As Spacedman correctly pointed out, it's crucial that the function does not compute more permutations than actually needed (to save time).
Edit - solution: I remembered what I was using, it was numperm() from package sna. numperm(4, 7) gives the 7th permutation of elements 1:4, for the first N, one has to loop.
It seems like the best way to approach this would be to construct an iterator that could produce the list of permutations rather than using a function like permn which generates the entire list up front (an expensive operation).
An excellent place to look for guidance on constructing such objects is the itertools module in the Python standard library.

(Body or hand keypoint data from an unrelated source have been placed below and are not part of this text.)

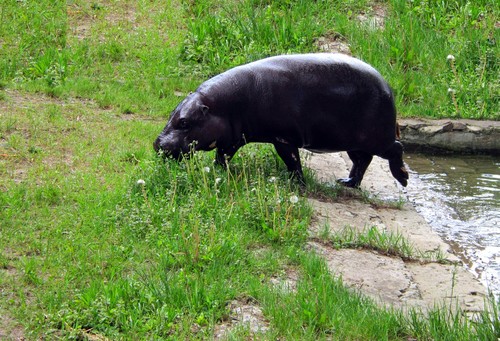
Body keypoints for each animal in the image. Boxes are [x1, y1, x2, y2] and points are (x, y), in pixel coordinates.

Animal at [154, 51, 408, 187]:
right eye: (172, 114)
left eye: (184, 122)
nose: (157, 144)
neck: (221, 105)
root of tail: (388, 88)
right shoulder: (233, 137)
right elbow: (222, 156)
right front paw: (219, 172)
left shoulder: (284, 138)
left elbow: (292, 160)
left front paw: (297, 184)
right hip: (352, 142)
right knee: (362, 161)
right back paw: (347, 183)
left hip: (376, 138)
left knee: (396, 148)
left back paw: (403, 178)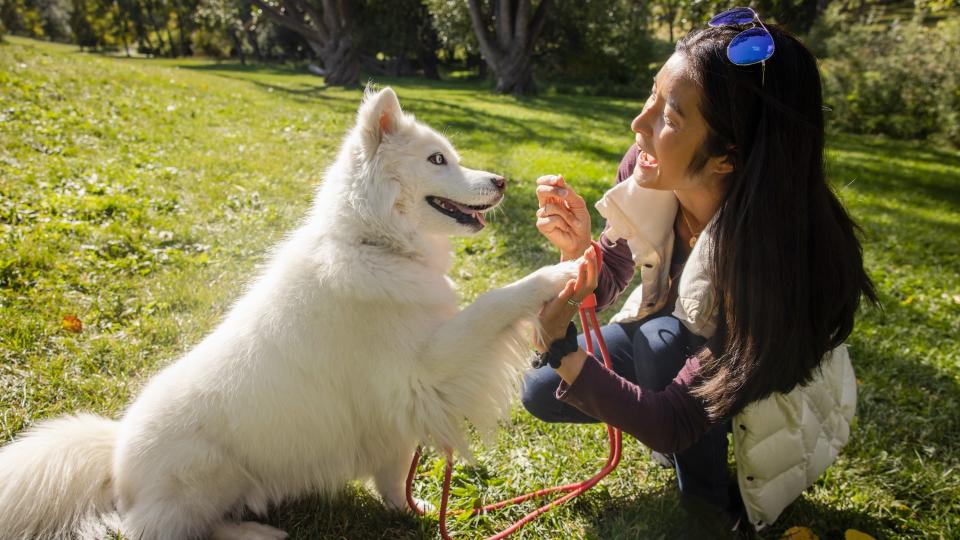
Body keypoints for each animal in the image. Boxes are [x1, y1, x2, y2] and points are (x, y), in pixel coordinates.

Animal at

Itertools has been partially re-implemented for R as a package of the same name.
The following is an example that uses R's itertools to implement a port of the Python generator that creates iterators for permutations:
require(itertools)
permutations <- function(iterable) {
# Returns permutations of iterable. Based on code given in the documentation
# of the `permutation` function in the Python itertools module:
# http://docs.python.org/library/itertools.html#itertools.permutations
n <- length(iterable)
indicies <- seq(n)
cycles <- rev(indicies)
stop_iteration <- FALSE
nextEl <- function(){
if (stop_iteration){ stop('StopIteration', call. = FALSE) }
if (cycles[1] == 1){ stop_iteration <<- TRUE } # Triggered on last iteration
for (i in rev(seq(n))) {
cycles[i] <<- cycles[i] - 1
if ( cycles[i] == 0 ){
if (i < n){
indicies[i:n] <<- c(indicies[(i+1):n], indicies[i])
}
cycles[i] <<- n - i + 1
}else{
j <- cycles[i]
indicies[c(i, n-j+1)] <<- c(indicies[n-j+1], indicies[i])
return( iterable[indicies] )
}
}
}
# chain is used to return a copy of the original sequence
# before returning permutations.
return( chain(list(iterable), new_iterator(nextElem = nextEl)) )
}
To misquote Knuth: "Beware of bugs in the above code; I have only tried it, not proved it correct."
For the first 3 permutations of the sequence 1:10, permn pays a heavy price for computing unnecessary permutations:
> system.time( first_three <- permn(1:10)[1:3] )
user system elapsed
134.809 0.439 135.251
> first_three
[[1]]
[1] 1 2 3 4 5 6 7 8 9 10
[[2]]
[1] 1 2 3 4 5 6 7 8 10 9
[[3]]
[1] 1 2 3 4 5 6 7 10 8 9)
However, the iterator returned by permutations can be queried for only the first three elements which spares a lot of computations:
> system.time( first_three <- as.list(ilimit(permutations(1:10), 3)) )
user system elapsed
0.002 0.000 0.002
> first_three
[[1]]
[1] 1 2 3 4 5 6 7 8 9 10
[[2]]
[1] 1 2 3 4 5 6 7 8 10 9
[[3]]
[1] 1 2 3 4 5 6 7 9 8 10
The Python algorithm does generate permutations in a different order than permn.
Computing all the permutations is still possible:
> system.time( all_perms <- as.list(permutations(1:10)) )
user system elapsed
498.601 0.672 499.284
Though much more expensive as the Python algorithm makes heavy use of loops compared to permn. Python actually implements this algorithm in C which compensates for the inefficiency of interpreted loops.
The code is available in a gist on GitHub. If anyone has a better idea, fork away!
In my version of R/combinat, the function permn() is just over thirty lines long. One way would be to make a copy of permn and change it to stop early.